Extrait du document:
========================================
C’est un procès hors norme qui vient de s’achever à la cour d’assises de l’Aube. Bernard Pallot, 78 ans, était jugé pour l’assassinat de son épouse Suzanne, atteinte de multiples pathologies invalidantes. Pourtant, à l’issue des débats, l’accusé a été acquitté. Les jurés ont estimé que cet acte, aussi violent soit-il, relevait davantage du geste d’amour désespéré que du meurtre de sang-froid.
Un drame conjugal qui interroge sur la fin de vie
L’histoire de Bernard et Suzanne Pallot soulève de profondes questions éthiques. Marié depuis 1969, le couple semblait uni et complice. Mais ces dernières années, la santé de Suzanne s’est dramatiquement dégradée. Maladie de Carrington, ostéoporose, fractures à répétition… Son quotidien n’était que souffrances, comme l’a expliqué Bernard lors de son procès :
“Sa vie n’était plus supportable. Elle ne voulait plus retourner à l’hôpital, elle s’y sentait mal entourée. Je m’occupais d’elle au quotidien, je ne pouvais plus la voir ainsi.”
Bernard Pallot
Pourtant, la loi française interdit formellement l’euthanasie et le suicide assisté. Face au refus de sa femme d’être à nouveau hospitalisée, Bernard a donc pris une décision radicale. Le 11 octobre 2021, il tente d’abord de lui injecter du cyanure, sans succès. Puis, “dans l’improvisation” selon ses dires, il l’étrangle pendant de longues minutes avec un fil électrique.
Un mot laissé par la défunte
Près du corps sans vie de Suzanne, les enquêteurs ont retrouvé un message troublant, signé de sa main : “Je demande à mon mari de me soulager définitivement des souffrances incurables que je supporte”. Pour la défense, il s’agit d’une preuve que la septuagénaire était consentante et consciente, malgré son état de santé précaire.
Lors de son interrogatoire, Bernard Pallot a assuré avoir agi par amour, à la demande expresse de son épouse. Il reconnaît la gravité de son geste vis-à-vis de la loi, mais estime avoir tenu ses promesses conjugales. À un ami, il aurait même confié : “En France, on ne peut pas euthanasier les gens qui souffrent, mais on le fait pour les animaux”.
Un acte “interdit par la loi”, pour l’accusation
Mais pour l’avocat général, cet “assassinat présenté comme un geste d’amour est interdit par la loi”. Selon lui, on ne peut s’arroger le droit de tuer, quelles que soient les circonstances. Il a requis huit ans de prison à l’encontre de Bernard Pallot, estimant qu’il avait agi “de façon déterminée, froide et violente”.
La défense a tenté de faire citer comme témoin Olivier Falorni, rapporteur d’un projet de loi sur la fin de vie examiné à l’Assemblée avant sa dissolution. Mais le député a décliné, ne souhaitant pas “faire pression sur la cour”. Pour Me Frédéric Verra, avocat de l’accusé, si l’euthanasie était légale, “Bernard Pallot n’aurait pas étranglé sa femme avec un fil électrique”.
“Je ne suis pas un assassin”
========================================
Votre tâche:
Pouvez-vous recopier mot pour mot le passage de l'article sur le procès de Bernard Pallot qui s'ouvre sur les mots « C’est un procès » et se clôt sur « meurtre de sang-froid. » ? Les items qui suivent ne vous seront d'aucune utilité.

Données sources
========================================
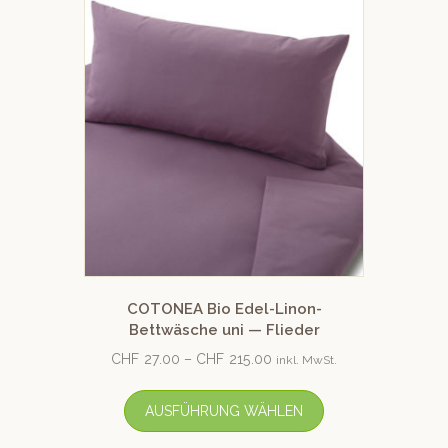
COTONEA Bio Edel-Linon-
Bettwäsche uni — Flieder
CHF
27.00
–
CHF
215.00
inkl. MwSt.
AUSFÜHRUNG WÄHLEN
========================================
Résultat de la tâche:
C’est un procès hors norme qui vient de s’achever à la cour d’assises de l’Aube. Bernard Pallot, 78 ans, était jugé pour l’assassinat de son épouse Suzanne, atteinte de multiples pathologies invalidantes. Pourtant, à l’issue des débats, l’accusé a été acquitté. Les jurés ont estimé que cet acte, aussi violent soit-il, relevait davantage du geste d’amour désespéré que du meurtre de sang-froid.